-- start Document text --

# A H Supply Gutter Light



## Seattle_Aquarist (Mar 7, 2008)

*AH Supply 1X55 Watt Gutter Light
By Roy*​









Does a planted aquarium mean that I have to purchase an expensive lighting system?

When I started in the planted aquarium aspect of our hobby 3 years ago, I did not want to spend a bundle of money. I did some research before starting putting my first aquarium together. I checked out The Krib, ADA, Aquatic Plant Central, and The Planted Tank as well as other more obscure websites.

From my readings I learned that light, fertilizers, and good filtration were major factors for success with planted aquariums. Further readings provided insight on the problems with some commercial fixtures on the market such as cheap ballasts, noisy fans, and poor quality reflectors that were made of inferior materials with poor reflective qualities. In addition, some fixtures had reflectors that were too small, too tightly spaced, and some even two bulbs with only one reflector!

-- end Document text --

◆ Task set ◆
a) Answer these questions from the aquarium lighting post:
(i) What wattage does the post's subtitle give for the AH Supply gutter light?
(ii) How long ago did the writer start in the planted aquarium side of the hobby?
(iii) Which three factors did the writer's reading identify as major for success with planted aquariums?
b) From the aquarium lighting post, reproduce word for word the passage that begins with the words "## Seattle_Aquarist (Mar" and ends with "expensive lighting system?".
The records that follow were taken from a separate source, not from the aquarium lighting post.

-- start Information shown --

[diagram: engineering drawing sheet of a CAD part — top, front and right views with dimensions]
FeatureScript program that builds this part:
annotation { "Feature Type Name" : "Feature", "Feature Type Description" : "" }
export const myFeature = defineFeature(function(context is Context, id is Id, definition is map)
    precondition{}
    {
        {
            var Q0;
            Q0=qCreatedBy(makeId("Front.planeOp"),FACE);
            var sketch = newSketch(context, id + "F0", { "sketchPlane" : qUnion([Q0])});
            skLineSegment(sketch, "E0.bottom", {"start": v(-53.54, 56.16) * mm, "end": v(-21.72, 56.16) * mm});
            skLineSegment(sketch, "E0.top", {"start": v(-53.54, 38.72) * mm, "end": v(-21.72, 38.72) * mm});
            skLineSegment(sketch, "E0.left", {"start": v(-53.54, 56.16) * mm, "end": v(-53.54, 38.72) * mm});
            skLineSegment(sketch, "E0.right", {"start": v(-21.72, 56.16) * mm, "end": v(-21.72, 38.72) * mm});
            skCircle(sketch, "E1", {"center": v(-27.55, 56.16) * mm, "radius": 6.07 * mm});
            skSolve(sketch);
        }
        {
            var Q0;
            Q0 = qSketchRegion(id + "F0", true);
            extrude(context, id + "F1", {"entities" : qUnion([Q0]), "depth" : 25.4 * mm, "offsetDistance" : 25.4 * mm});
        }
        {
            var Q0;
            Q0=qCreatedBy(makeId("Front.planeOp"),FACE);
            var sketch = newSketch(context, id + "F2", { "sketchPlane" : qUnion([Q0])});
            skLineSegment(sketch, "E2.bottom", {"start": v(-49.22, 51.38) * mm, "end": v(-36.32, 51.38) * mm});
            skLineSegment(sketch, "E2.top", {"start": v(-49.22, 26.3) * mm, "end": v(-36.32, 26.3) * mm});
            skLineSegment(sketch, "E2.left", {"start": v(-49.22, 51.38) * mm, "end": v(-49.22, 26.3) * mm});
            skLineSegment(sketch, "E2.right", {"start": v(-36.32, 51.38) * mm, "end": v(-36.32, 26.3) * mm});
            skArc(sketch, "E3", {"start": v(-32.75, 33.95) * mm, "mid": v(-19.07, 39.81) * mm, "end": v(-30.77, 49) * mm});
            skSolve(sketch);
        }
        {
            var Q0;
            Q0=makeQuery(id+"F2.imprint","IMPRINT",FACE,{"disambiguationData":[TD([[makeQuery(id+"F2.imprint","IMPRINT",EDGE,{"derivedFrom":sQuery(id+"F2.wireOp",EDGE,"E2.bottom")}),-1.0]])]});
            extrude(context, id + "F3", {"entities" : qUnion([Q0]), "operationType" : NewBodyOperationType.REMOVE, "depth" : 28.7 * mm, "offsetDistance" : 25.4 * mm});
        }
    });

-- end Information shown --

◆ Results of the exercise ◆
a)
(i) 1X55 Watt
(ii) 3 years ago
(iii) Light, fertilizers, and good filtration

b)
## Seattle_Aquarist (Mar 7, 2008)

*AH Supply 1X55 Watt Gutter Light
By Roy*​









Does a planted aquarium mean that I have to purchase an expensive lighting system?